Natalia Payne as testy middle sister Masha seems to barely put up with them, or indeed with almost anything around her. “What a miserable goddamn life,” she says. Much like her namesake in Chekhov’s Seagull, she’s an acerbic malcontent married to a nebbishy schoolteacher who adores and annoys her. Keith Reddin is terribly sympathetic as her husband Kulygin, good-hearted but a terrible bore, who goes on and on about what a good woman she is even though he’s nowhere near as oblivious as he pretends to be. Meanwhile Masha fixates on Lieutenant Colonel Vershinin, the new guy from Moscow, even though they’re both married. The way she stares at him is unnerving in itself, not just with fascination but also the vaguely disturbed look of trying to remember something that’s nagging at you, and she lights up to near-giddiness when it seems he may feel for her as well. Bruce McKenzie has a mild, melancholy charisma as Vershinin, who often exclaims “we might as well philosophize” and holds forth about how much better the world will be in the future, long after they’re gone.

Fresh from another Chekhov role in Marin Theatre Company’s Seagull, Alex Moggridge looks terribly ill at ease as the sisters’ weak-willed brother, Andrei. Recent ACT grad Emily Kitchens is an absolute delight as Andrei’s bride Natasha, a maddeningly awkward flibbertigibbet who’s high-strung, desperate to please, and ultimately a ghastly person.

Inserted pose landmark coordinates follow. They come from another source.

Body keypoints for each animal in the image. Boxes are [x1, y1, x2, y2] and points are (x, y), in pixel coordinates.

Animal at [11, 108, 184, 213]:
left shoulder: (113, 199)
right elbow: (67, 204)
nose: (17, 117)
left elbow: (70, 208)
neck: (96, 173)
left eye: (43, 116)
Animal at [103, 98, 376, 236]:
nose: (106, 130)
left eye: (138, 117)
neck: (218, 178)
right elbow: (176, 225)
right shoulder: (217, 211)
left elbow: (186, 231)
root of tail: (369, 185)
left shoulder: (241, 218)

The sisters’ late father was a colonel, and the only company they seem to enjoy is that of the soldiers who hang around their house. Local Shakespearean veteran James Carpenter is tender and occasionally haunting as the doting, drunk old doctor who can’t remember how to practice medicine. Thomas Jay Ryan (of several Hal Hartley movies) is the philosophical, self-effacing Tuzenbach, who’s incidentally a baron and is generally agreed to be unattractive but clearly isn’t. Sam Breslin Wright hovers between amusing and deeply disturbing as Solyony, a mocking, peevish boor who swears he only gets obnoxious in company. David Abrams and Cobe Gordon hang about as a couple of other scruffy soldiers. Aurora Theatre founder Barbara Oliver plays another weary Chekhovian nanny, as she did in Cal Shakes’s 2008 production of Uncle Vanya, and Richard Farrell is amusingly garrulous as the nearly deaf old messenger Ferapont.

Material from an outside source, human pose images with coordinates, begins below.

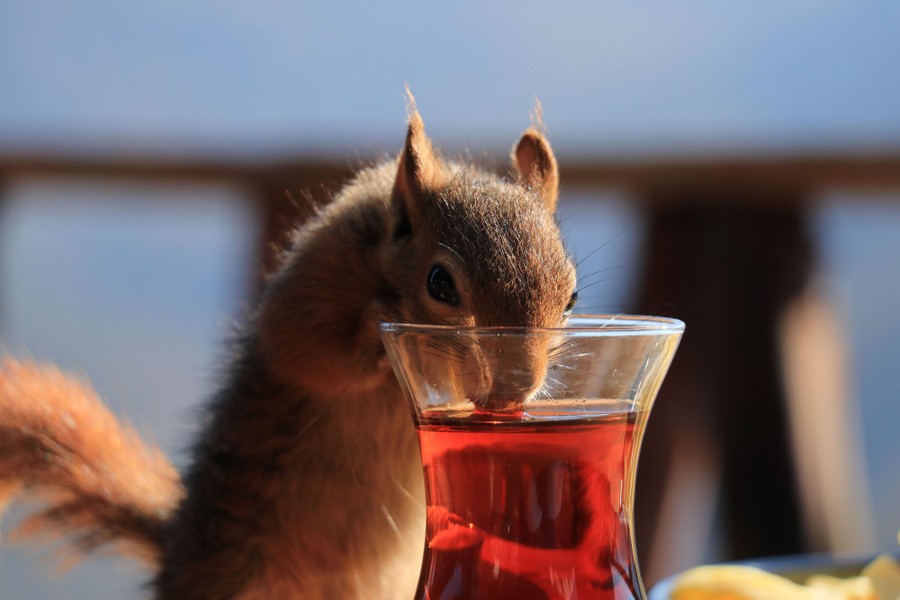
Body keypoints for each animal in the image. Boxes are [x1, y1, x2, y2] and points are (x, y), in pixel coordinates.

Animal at [0, 96, 578, 599]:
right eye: (440, 283)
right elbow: (304, 348)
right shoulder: (314, 282)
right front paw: (374, 325)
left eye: (572, 297)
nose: (516, 386)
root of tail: (179, 556)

Annie Smart’s impressive and mutable two-story set beautifully captures an elegant sitting/dining room and other parts of the large family home, and costumer Ilona Somogyi has cleverly dressed Irina always in white, Masha in black and Olga in blue. It’s interesting that musical director Julie Wolf uses something that sounds so much like Hungarian folk music between scenes, but perhaps it’s just a strikingly similar Russian version.

Based on a literal translation by Elise Thoron with Natalya Paramonova and Kristin Johnson-Neshati, Ruhl’s wry and poetic language complements Chekhov strikingly well, although there are a few amusingly contemporary touches such as Natasha calling her infant son “Bobikalicious,” or people talking about who’s “shtupping” whom. All in all, Waters gives the three-hour production a nicely animated staging with some truly priceless moments, such as when a lively chatting and eating group sees someone bring out a camera, and then they stand very formally around the table until the photo has been snapped. Like all his plays, Chekhov called Three Sisters a comedy, and although everyone in it is desperately unhappy and life is terribly hard and bleak (again, like all his plays), this production makes it especially easy to see the humor in it.

Three Sisters
Through May 22
Berkeley Repertory Theatre
2015 Addison St.
Berkeley, CA
www.berkeleyrep.org

Show #37 of 2011, attended April 16.